Je me tournai vers Mère et m’inclinai profondément. Un instant, je crus percevoir un voile de tristesse dans son regard, mais bien vite, elle retrouva son habituelle expression sévère.
— Laisse-moi faire, dit-elle, — mais attends-toi à un entraînement encore plus spécialisé à ton retour.
— Hein ? Euh, j’aimerais vraiment éviter ça…
Mère sourit, mais son exaspération n’en transparaissait pas moins.
— Vraiment, quelle attitude déplorable. Et tu oses te dire ma fille adoptive ? Essaie de ne pas me décevoir.
— D’accord ! Je compte sur toi pour me remettre au pas. Quand tu en auras fini avec moi, je pourrai prier encore mieux que Philia !
— Ha ha, très bien. Mais avant que je n’oublie… j’aimerais que tu emportes ceci.
Ma déclaration hardie lui arracha un signe de tête satisfait. Elle sortit alors une enveloppe d’un tiroir de la commode.
— Mon mari, Kamil, a laissé cette lettre à la fin de sa vie. Il comptait l’envoyer à son frère, Luke. Il n’y a pas d’adresse, alors je doute que cela t’aide à le retrouver, mais…
Je hochai la tête.
— Compris. Si nous le trouvons, je lui remettrai la lettre.
— Merci. Ce serait merveilleux.
Mère me tendit la lettre. Je ne comprenais pas pourquoi elle ne l’avait pas confiée à Philia.

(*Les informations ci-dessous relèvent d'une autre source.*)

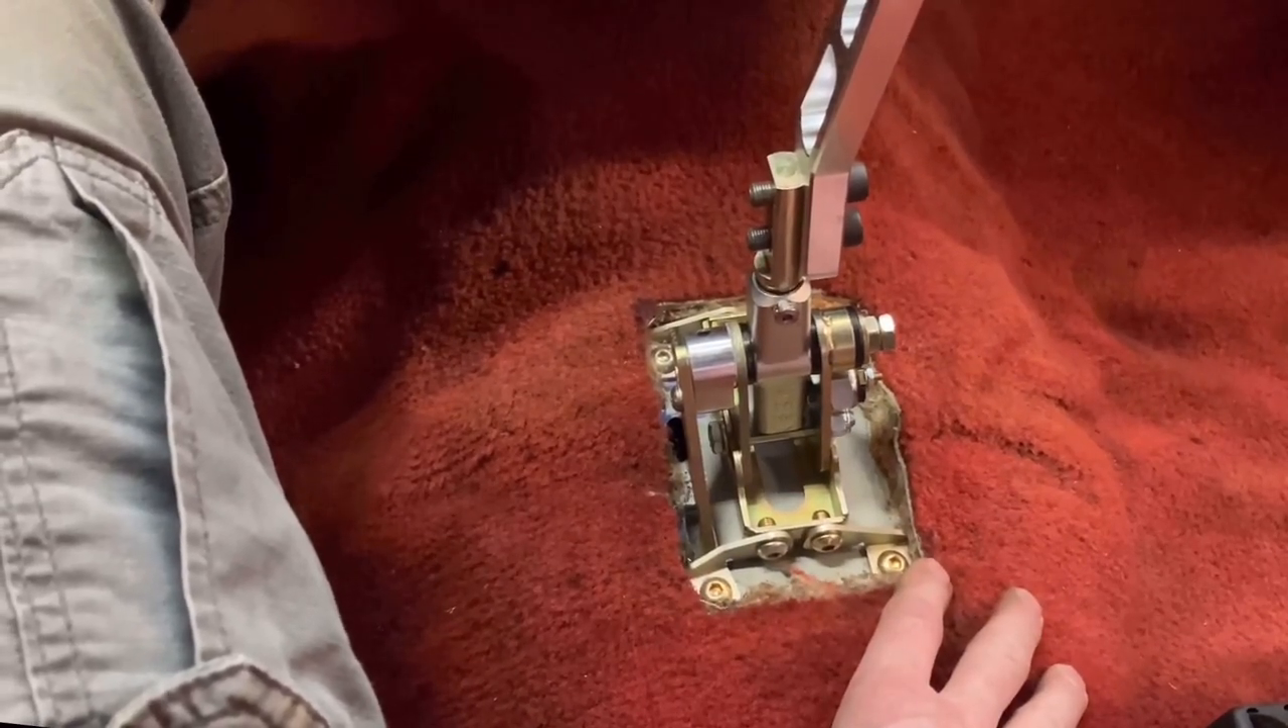Okay the shifter Zach has it all mounted up.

Bah, elle avait sans doute simplement oublié.
— Bon, je ferais mieux de me mettre en route.
— Prends soin de toi. Et surtout, ne gêne pas Philia. Je sais à quel point tu peux te montrer irréfléchie.
Son avertissement me fit grimacer intérieurement, même si je pris soin de ne rien laisser paraître. Elle n’avait pas besoin de me le rappeler. Certes, il m’arrivait de me montrer étourdie et de perdre mes moyens, mais cette fois, je ne serais qu’une source d’aide. J’en étais convaincue.
— Prête, Demoiselle Mia ?
— Aussi prête que possible. Faites votre magie, Erza, Mammon !
À mon signal, Mammon ouvrit un portail de téléportation, et je le franchis sans hésiter.
[1] On a décidé de garder le vouvoiement en publique pour Philia et Mia envers leur mentor et maître.